The truths of the financial and military situation must not be kept back. There must be no attempt to put down free expression of public opinion. Affrighted at the ruin they have wrought, the authors of our calamities, North and South, insist that it was caused by an unavoidable contest about slavery. This has been the subject, not the cause, of the controversy. We are to look for the causes of the war in the pervading disregard of obligations of laws and constitutions, in disrespect for constituted authority; above all, in the local prejudices which have grown up in the two portions of the Atlantic States at the two extremes of our country. There is no honest statement of our difficulties which does not teach that our people must reform themselves as well as the conduct of the Government and the policy of our rulers. It is not too late to save the country if we will enter upon our sacred duty in a right spirit and in the right way. When we do, the effect will be soon felt throughout the land and by the civilised world. We shall then strengthen the Government, weaken the rebellion, and unite our people; and the world will recognise our capacity for self-government when we show that we are capable of self reform.

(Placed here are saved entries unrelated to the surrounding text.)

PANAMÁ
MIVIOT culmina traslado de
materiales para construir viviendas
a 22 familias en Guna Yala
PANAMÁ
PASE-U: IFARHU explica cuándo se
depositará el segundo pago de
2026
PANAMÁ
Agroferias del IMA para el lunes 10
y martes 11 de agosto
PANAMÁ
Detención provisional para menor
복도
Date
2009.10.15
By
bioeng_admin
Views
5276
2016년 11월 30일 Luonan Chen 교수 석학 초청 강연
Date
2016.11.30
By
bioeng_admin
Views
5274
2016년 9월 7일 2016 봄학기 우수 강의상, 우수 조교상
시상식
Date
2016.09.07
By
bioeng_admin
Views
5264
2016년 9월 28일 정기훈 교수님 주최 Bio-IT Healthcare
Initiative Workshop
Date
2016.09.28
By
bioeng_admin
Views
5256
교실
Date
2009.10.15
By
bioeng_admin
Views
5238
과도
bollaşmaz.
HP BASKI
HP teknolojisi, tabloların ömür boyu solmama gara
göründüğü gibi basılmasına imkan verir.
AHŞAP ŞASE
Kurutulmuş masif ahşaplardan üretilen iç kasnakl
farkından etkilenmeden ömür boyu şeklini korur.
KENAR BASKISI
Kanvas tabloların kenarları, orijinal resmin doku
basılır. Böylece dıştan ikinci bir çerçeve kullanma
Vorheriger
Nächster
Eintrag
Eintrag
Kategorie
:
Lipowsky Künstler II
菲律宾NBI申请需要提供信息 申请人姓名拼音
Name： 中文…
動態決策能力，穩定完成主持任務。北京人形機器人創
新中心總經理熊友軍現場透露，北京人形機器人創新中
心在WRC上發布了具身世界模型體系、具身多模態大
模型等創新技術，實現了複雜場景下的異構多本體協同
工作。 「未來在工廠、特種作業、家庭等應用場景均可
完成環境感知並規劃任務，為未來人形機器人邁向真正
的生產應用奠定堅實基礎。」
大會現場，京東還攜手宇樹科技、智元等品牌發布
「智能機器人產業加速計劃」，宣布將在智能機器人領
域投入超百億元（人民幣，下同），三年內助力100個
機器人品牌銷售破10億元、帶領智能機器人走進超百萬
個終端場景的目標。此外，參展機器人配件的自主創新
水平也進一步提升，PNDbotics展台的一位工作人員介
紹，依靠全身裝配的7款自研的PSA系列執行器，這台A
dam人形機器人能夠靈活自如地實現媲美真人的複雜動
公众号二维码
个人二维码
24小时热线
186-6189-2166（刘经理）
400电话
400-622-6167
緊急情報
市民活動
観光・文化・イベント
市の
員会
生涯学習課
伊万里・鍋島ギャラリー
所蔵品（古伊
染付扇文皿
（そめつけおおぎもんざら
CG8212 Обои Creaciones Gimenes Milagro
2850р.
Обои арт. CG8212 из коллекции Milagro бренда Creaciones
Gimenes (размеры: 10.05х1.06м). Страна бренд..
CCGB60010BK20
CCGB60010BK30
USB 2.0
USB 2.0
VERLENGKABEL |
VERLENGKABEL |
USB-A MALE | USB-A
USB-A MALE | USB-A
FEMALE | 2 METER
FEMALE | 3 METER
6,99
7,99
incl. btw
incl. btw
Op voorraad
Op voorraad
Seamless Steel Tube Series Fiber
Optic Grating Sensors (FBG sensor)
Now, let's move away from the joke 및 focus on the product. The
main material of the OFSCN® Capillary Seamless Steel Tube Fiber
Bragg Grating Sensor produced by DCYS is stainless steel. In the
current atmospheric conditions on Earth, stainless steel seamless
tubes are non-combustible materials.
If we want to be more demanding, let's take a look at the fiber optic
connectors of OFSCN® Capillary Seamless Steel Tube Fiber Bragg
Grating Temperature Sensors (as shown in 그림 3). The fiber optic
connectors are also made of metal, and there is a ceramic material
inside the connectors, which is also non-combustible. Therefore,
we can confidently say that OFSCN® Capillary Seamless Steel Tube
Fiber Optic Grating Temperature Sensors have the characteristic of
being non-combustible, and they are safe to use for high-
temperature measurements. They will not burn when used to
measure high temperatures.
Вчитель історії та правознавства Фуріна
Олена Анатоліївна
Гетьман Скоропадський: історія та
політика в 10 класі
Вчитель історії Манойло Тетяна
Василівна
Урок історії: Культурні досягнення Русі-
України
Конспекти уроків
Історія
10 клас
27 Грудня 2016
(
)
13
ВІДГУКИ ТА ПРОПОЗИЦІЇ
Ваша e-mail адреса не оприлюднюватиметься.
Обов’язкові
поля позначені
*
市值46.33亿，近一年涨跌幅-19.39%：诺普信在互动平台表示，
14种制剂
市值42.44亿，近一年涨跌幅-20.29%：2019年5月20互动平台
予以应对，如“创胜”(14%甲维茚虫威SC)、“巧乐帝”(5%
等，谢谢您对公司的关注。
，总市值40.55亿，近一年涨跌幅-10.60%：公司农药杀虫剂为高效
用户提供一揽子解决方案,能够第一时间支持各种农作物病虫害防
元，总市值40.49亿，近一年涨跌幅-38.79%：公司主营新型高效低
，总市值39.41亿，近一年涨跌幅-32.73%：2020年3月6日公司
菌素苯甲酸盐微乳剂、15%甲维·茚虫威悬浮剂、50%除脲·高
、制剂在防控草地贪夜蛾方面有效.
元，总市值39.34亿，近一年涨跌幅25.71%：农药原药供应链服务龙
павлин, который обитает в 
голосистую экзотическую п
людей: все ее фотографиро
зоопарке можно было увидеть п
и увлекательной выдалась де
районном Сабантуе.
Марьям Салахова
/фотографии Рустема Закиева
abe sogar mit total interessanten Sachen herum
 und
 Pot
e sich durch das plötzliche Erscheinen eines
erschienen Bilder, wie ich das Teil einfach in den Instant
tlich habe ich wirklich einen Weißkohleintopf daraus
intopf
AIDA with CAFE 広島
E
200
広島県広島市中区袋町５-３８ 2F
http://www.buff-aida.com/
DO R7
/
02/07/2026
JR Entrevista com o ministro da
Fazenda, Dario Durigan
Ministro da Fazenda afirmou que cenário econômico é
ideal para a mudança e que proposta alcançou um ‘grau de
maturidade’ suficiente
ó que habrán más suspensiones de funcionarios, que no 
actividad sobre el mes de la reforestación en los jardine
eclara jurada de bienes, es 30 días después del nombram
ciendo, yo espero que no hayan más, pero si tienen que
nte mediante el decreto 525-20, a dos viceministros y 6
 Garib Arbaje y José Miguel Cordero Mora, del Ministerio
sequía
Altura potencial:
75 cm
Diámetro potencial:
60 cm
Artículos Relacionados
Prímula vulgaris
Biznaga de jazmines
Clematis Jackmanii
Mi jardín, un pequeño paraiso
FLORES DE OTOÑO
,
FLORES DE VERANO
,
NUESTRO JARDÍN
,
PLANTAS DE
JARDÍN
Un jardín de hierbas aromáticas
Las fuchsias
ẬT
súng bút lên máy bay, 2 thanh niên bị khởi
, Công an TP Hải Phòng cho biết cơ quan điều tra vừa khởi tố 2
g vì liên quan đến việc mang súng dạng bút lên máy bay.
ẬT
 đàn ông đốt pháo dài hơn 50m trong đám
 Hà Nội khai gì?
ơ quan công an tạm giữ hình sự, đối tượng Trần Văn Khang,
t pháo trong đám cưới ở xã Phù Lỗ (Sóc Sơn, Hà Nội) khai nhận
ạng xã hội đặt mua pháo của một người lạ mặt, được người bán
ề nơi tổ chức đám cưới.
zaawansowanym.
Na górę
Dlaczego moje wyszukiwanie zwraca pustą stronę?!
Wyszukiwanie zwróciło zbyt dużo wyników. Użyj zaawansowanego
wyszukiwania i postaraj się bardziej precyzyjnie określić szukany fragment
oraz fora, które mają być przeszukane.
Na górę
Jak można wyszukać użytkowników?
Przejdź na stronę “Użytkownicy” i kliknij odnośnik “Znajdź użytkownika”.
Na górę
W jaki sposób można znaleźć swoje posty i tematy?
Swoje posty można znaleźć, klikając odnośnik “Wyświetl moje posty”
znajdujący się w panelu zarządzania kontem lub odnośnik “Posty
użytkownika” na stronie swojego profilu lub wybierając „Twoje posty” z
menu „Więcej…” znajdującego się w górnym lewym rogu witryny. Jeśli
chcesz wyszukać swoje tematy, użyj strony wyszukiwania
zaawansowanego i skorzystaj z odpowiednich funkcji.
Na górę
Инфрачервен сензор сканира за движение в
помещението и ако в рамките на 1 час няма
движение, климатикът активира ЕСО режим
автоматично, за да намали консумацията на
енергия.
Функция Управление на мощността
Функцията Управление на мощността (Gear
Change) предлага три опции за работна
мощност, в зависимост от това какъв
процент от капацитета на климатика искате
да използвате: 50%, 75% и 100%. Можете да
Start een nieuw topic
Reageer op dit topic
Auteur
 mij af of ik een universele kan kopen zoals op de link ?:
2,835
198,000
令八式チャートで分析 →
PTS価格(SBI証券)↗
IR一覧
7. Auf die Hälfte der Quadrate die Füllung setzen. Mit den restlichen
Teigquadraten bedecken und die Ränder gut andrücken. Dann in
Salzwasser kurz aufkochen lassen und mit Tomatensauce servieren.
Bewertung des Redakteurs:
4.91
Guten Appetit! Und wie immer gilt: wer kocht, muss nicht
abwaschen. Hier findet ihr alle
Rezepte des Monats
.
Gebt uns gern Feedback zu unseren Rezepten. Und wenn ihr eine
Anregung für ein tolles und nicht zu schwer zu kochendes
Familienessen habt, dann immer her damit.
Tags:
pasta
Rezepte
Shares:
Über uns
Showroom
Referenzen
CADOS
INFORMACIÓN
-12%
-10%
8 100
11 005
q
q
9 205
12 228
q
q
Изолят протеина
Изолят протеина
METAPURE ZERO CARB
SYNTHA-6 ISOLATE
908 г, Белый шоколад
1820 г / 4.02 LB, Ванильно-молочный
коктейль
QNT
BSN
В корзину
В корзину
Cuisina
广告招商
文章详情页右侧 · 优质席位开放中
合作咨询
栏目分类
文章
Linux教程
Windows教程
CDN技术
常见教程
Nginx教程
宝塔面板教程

The Governor condemns the exercise of martial power as destructive of the rights of States and of the judicial and legislative powers of the general Government. He declares the President's proclamation to be

Impolitic, unjust, and unconstitutional; calculated to raise many barriers to the restoration of the Union; likely to be misconstrued by the world as an abandonment of the hope of restoring it--a result to which New York is nobly opposed, and which will be effectually resisted. The Union will be restored by the Central and Western States, both free and slave, who are exempt from the violent passions which bear control at the extremes. Those central Slave States which rejected the ordinance of secession, which sought to remain in the Union, and which were driven away by a contemptuous and uncompromising policy, must be brought back. The National Constitution must be held inviolate, and the rights of States must be respected as not less sacred. A consolidated Government would destroy the home rights and liberties of the people. The suppression of journals and the imprisonment of persons have been glaringly partisan.

The Governor contends that though the seceded States may have forfeited their right to appeal to the Constitution, not a single right of the people of the loyal States can be suspended. He denies that the civil war in the South takes away from the people of the loyal North the benefits of one principle of civil liberty. He promises support to the armies in the field, and obedience to all the constitutional demands of the general Government. Under no circumstances can the division of the Union be conceded.